Staring into their glow on those nights when time seemed to stagnate, thoughts raced through my head in a frantic chain reaction, thoughts that always brought me back to myself. Thoughts that led me to my flesh, to the red constellations that also appeared there as my skin itched in a little self-flagellation, hoping to wash away the dirt that I could almost feel manifest as I headed toward an inevitable conclusion: something was wrong with me. And so I would sit cross-legged and alone in my bed, praying to a God I didn’t quite believe in and scratching myself, hoping that these rituals would make me clean. In this room I started to feel dirt, and in this room I started to understand what it meant.

“Embrace otherness, says Waters”

My feelings are not surprising in retrospect. I grew up in a rural northern village where life seems forever paralyzed in central England in the 1970s Only fools and horses-dream of induced fever and where every road strewn with potholes leads back to the same sandstone church, named Saint-Barthélemy. Here, homosexuality was never mentioned. And when it did, it would just be the butt of a freakish boyish joke from a freakishly boyish peer. “I would kill myself if I was gay,” a friend once told me on an otherwise forgotten summer night. I think I made him happy by laughing. To be gay was to be wrong, shamefully and irrevocably different.

But that’s what Pink flamingos famous, a movie about nonconformity in which a juggernaut of a drag queen in suburban Maryland, where everyone decorates their lawns with the same plastic flamingo figurines, triumphantly defeats a disbelieving straight couple due to her superior filth and claim the title she so craves for. Through her queer filth, she becomes transcendent: “Divine is not only the dirtiest person in the world,” Waters reminds the audience as we watch her eat a pile of dog feces in close-up, “but also dirtiest actress in the world. Its depravity becomes so extreme that it goes beyond the filmic world and enters the real world; it transforms, transcends.

“Divine’s depravity gets so extreme it goes beyond the cinematic world and into the real world”

Dirt therefore has, for Waters, a transformative potential for the queer subject. In a society built on heteronormative values ​​that queer people can fundamentally never conform to, what is the value of trying? Embrace otherness, says Waters. Strangeness is filth in the sense of something that will probably always be disgusting to someone, as something that will always be “other” to a society whose survival is tied to the heterosexual family and its ability to reproduce biologically. If we learn to find our own beauty and power in our own community united in our otherness – with this “our” importantly involving the whole spectrum of otherness that is “queer” – then the shame around this “dirtiness” dissolves.

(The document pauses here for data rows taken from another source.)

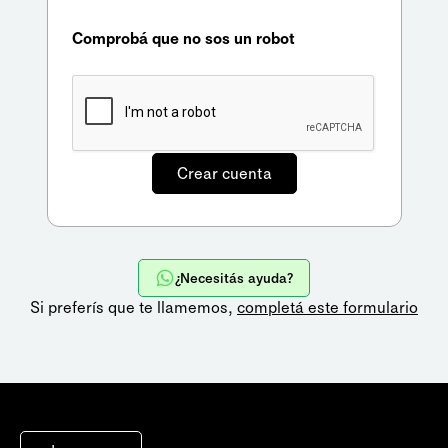
Comprobá que no sos un robot
¿Necesitás ayuda?
Si preferís que te llamemos,
completá este formulario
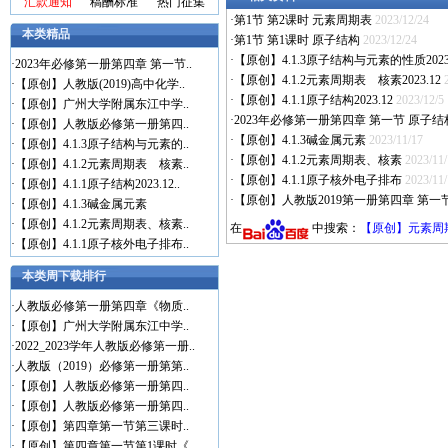
汇款通知
稿酬标准
热门征集
·
第1节 第2课时 元素周期表
2023/12/24
本类精品
·
第1节 第1课时 原子结构
2023/12/24
·
【原创】4.1.3原子结构与元素的性质2023.
·
2023年必修第一册第四章 第一节..
·
【原创】4.1.2元素周期表 核素2023.12
·
【原创】人教版(2019)高中化学..
·
【原创】4.1.1原子结构2023.12
2023/12/5
·
【原创】广州大学附属东江中学..
·
2023年必修第一册第四章 第一节 原
·
【原创】人教版必修第一册第四..
·
【原创】4.1.3碱金属元素
2023/11/17
·
【原创】4.1.3原子结构与元素的..
·
【原创】4.1.2元素周期表、核素
2023/11
·
【原创】4.1.2元素周期表 核素..
·
【原创】4.1.1原子核外电子排布
2023/11
·
【原创】4.1.1原子结构2023.12..
·
【原创】人教版2019第一册第四章 第
·
【原创】4.1.3碱金属元素
·
【原创】4.1.2元素周期表、核素..
在
中搜索：
【原创】元素周
·
【原创】4.1.1原子核外电子排布..
本类周下载排行
·
人教版必修第一册第四章《物质..
·
【原创】广州大学附属东江中学..
·
2022_2023学年人教版必修第一册..
·
人教版（2019）必修第一册第第..
·
【原创】人教版必修第一册第四..
·
【原创】人教版必修第一册第四..
·
【原创】第四章第一节第三课时..
·
【原创】第四章第一节第1课时《..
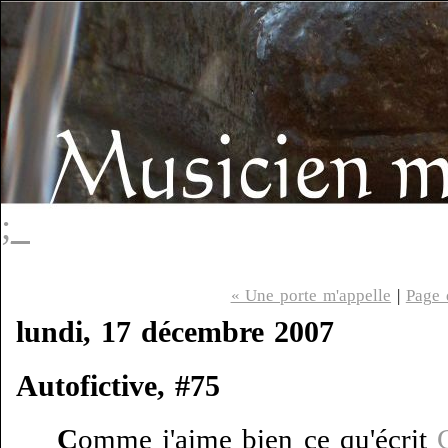
;_
« Une porte m'appelle
|
Page 
lundi, 17 décembre 2007
Autofictive, #75
C
omme j'aime bien ce qu'écrit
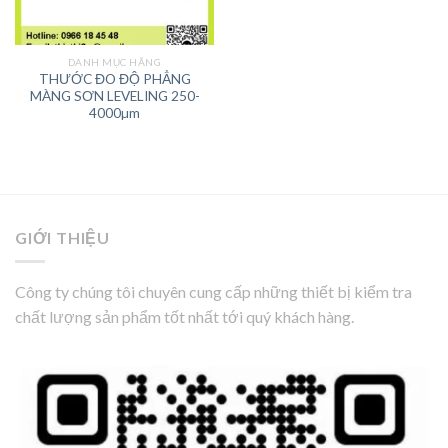
DANH MỤC HÃNG
THƯỚC ĐO ĐỘ PHẲNG
MÀNG SƠN LEVELING 250-
4000µm
GIỚI THIỆU
Công ty chúng tôi chuyên cung cấp những thiết bị kiểm tra
chất lượng sản phẩm tốt nhất tới quý khách hàng.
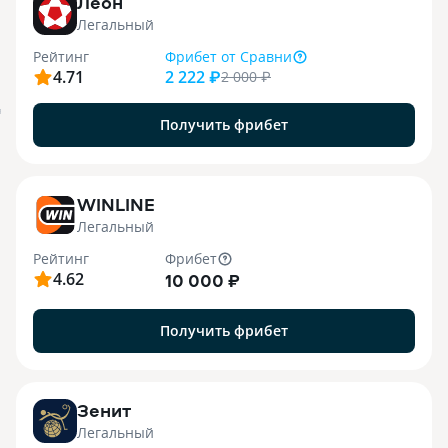
Леон
Легальный
Рейтинг
Фрибет
от Сравни
4.71
2 222 ₽
2 000
₽
я
Получить фрибет
WINLINE
Легальный
Рейтинг
Фрибет
4.62
10 000 ₽
Получить фрибет
Зенит
Легальный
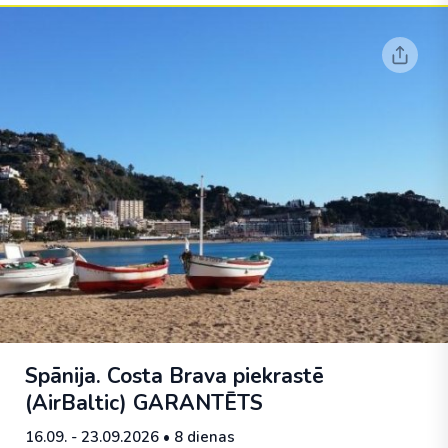
Spānija. Costa Brava piekrastē
(AirBaltic)
GARANTĒTS
16.09. - 23.09.2026
• 8 dienas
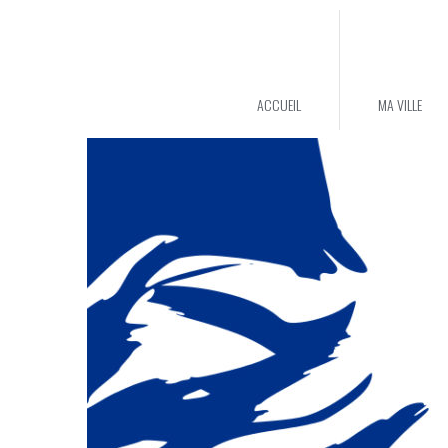
ACCUEIL
MA VILLE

I can comfortably say that I am gay at 20 and feel no revulsion at the word, even if only recently. Shame, however, is a disgusting, fresh flavor in my mouth, its aftertaste still tainting my family interactions and affecting who I become when I leave Cambridge to return to the small village I call home. Here, I can sometimes still see the red of the radio tower lights glowing, almost pulsating, in the night sky. I sometimes wonder if they can still see me too.

Dirt was my life when I looked at those lights in my youth and remains my life now, if only in a different way. And I guess that’s also in my policy. Dirt is not that same feeling of shame, but dirt as a celebration of homosexuality as otherness, dirt as part of my identity, dirt as freedom.